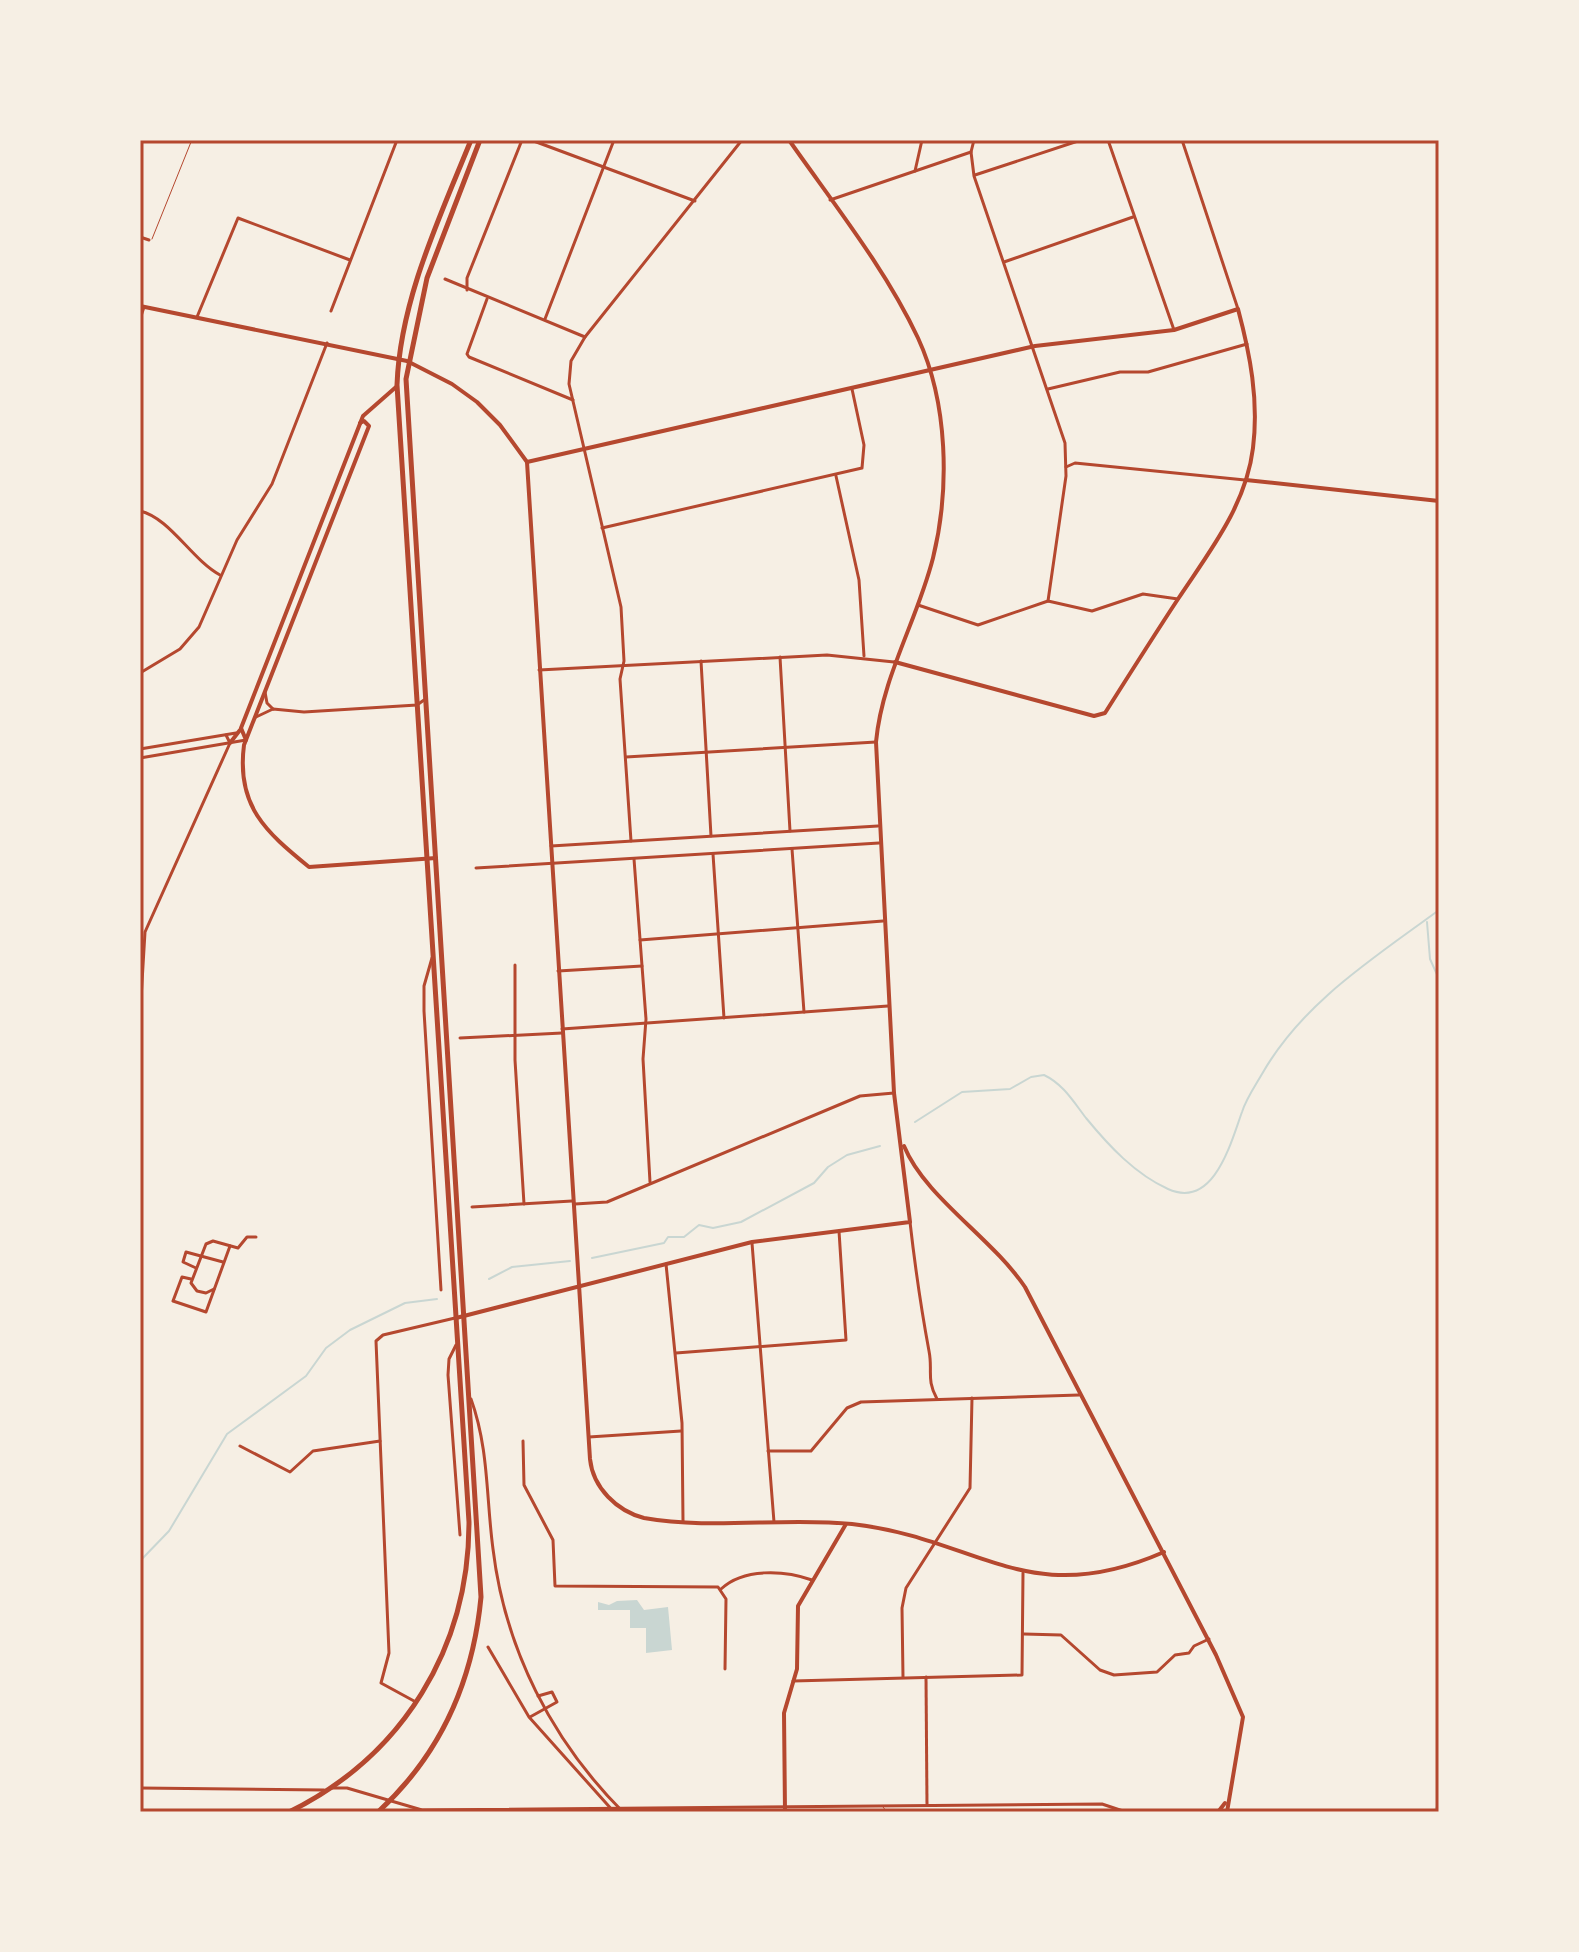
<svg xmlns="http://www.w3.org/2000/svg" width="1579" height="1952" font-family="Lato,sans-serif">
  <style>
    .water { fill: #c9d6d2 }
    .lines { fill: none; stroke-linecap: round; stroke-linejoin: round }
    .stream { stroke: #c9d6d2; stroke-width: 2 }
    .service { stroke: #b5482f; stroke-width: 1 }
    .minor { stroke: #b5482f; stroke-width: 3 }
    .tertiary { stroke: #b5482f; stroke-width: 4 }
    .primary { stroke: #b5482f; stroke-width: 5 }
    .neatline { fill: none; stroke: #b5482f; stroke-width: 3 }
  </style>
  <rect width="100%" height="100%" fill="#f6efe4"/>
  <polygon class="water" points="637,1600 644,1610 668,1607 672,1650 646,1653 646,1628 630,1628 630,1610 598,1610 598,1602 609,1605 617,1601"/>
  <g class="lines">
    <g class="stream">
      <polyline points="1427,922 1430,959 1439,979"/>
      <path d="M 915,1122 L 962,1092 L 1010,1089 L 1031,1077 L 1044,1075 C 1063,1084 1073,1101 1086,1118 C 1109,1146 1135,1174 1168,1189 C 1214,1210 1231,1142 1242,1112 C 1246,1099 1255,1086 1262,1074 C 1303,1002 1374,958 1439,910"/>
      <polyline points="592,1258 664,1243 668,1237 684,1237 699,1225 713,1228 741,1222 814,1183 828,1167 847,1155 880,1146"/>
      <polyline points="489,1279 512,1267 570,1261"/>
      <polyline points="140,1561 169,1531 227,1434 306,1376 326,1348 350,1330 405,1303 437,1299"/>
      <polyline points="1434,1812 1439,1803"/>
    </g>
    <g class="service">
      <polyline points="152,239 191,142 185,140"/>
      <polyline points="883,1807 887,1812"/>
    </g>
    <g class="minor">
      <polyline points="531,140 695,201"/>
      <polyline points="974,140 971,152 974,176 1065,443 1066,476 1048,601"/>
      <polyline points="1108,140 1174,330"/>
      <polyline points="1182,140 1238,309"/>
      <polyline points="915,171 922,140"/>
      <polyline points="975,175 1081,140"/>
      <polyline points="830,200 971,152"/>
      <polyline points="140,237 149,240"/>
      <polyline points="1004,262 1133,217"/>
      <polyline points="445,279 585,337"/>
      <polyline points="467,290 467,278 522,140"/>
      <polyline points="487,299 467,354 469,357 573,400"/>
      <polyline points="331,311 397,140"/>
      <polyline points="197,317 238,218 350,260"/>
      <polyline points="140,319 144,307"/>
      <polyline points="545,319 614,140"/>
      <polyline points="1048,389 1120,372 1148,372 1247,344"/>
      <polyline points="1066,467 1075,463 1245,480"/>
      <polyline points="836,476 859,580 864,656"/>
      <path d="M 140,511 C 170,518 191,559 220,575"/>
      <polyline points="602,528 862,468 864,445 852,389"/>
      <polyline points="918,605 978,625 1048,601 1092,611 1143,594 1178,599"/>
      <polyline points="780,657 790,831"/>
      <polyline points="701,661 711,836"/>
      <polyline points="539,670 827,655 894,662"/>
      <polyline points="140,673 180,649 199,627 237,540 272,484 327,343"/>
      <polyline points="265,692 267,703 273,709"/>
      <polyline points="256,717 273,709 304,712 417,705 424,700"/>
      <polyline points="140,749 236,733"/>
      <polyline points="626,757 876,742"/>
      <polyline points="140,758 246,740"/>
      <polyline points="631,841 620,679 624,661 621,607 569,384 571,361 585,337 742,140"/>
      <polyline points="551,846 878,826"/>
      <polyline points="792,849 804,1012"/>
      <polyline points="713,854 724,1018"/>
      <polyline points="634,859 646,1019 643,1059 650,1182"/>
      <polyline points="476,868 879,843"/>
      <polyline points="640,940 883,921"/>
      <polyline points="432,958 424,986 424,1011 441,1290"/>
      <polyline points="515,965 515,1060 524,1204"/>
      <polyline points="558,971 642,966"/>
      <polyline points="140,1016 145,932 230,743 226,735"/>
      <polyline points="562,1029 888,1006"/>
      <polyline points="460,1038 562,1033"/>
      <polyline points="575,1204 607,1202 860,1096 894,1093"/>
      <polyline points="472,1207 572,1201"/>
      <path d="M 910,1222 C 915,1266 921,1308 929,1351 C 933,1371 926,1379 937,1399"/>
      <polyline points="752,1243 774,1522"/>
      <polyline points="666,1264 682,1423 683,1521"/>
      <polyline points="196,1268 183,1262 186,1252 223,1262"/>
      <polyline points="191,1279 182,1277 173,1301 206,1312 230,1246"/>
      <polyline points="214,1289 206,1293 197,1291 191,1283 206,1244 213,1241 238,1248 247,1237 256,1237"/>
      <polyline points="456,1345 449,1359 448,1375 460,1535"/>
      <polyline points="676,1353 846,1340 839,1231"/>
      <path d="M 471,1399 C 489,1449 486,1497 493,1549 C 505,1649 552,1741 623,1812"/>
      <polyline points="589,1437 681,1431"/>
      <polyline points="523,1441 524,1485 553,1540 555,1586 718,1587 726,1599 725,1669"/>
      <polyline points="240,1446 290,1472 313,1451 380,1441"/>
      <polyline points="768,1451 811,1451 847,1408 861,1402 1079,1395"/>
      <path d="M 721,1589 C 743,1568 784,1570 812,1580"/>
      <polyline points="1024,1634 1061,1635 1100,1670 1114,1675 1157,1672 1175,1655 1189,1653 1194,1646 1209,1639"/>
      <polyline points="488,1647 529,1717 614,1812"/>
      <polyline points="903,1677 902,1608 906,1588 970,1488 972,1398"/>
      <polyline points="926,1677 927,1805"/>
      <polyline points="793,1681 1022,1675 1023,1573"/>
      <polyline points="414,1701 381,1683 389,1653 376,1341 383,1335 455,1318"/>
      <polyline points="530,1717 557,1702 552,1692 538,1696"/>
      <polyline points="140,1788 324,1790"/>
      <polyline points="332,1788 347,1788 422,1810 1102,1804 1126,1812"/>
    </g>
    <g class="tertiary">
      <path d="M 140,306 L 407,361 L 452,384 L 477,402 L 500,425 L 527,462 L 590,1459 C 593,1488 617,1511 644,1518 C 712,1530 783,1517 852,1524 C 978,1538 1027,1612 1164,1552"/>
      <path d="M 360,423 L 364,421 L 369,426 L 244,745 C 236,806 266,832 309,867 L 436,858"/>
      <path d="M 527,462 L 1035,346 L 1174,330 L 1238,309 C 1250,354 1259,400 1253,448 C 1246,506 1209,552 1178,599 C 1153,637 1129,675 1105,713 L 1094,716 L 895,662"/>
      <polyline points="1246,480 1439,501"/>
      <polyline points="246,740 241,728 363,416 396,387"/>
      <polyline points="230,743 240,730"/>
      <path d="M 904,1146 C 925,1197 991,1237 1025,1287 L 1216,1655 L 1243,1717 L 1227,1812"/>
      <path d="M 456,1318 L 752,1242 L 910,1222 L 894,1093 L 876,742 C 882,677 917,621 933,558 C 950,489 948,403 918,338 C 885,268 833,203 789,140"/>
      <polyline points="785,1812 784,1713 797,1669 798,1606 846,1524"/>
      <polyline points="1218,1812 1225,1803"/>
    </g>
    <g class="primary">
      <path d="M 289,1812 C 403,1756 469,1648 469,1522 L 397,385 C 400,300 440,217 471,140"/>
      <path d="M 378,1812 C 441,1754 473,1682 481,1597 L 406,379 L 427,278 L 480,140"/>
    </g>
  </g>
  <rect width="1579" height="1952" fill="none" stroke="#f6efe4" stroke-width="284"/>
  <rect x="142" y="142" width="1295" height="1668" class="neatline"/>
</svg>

# What is needed
What is needed is a copy of every line above in which "lines" appears.

# Solution for this exercise
    .lines { fill: none; stroke-linecap: round; stroke-linejoin: round }
  <g class="lines">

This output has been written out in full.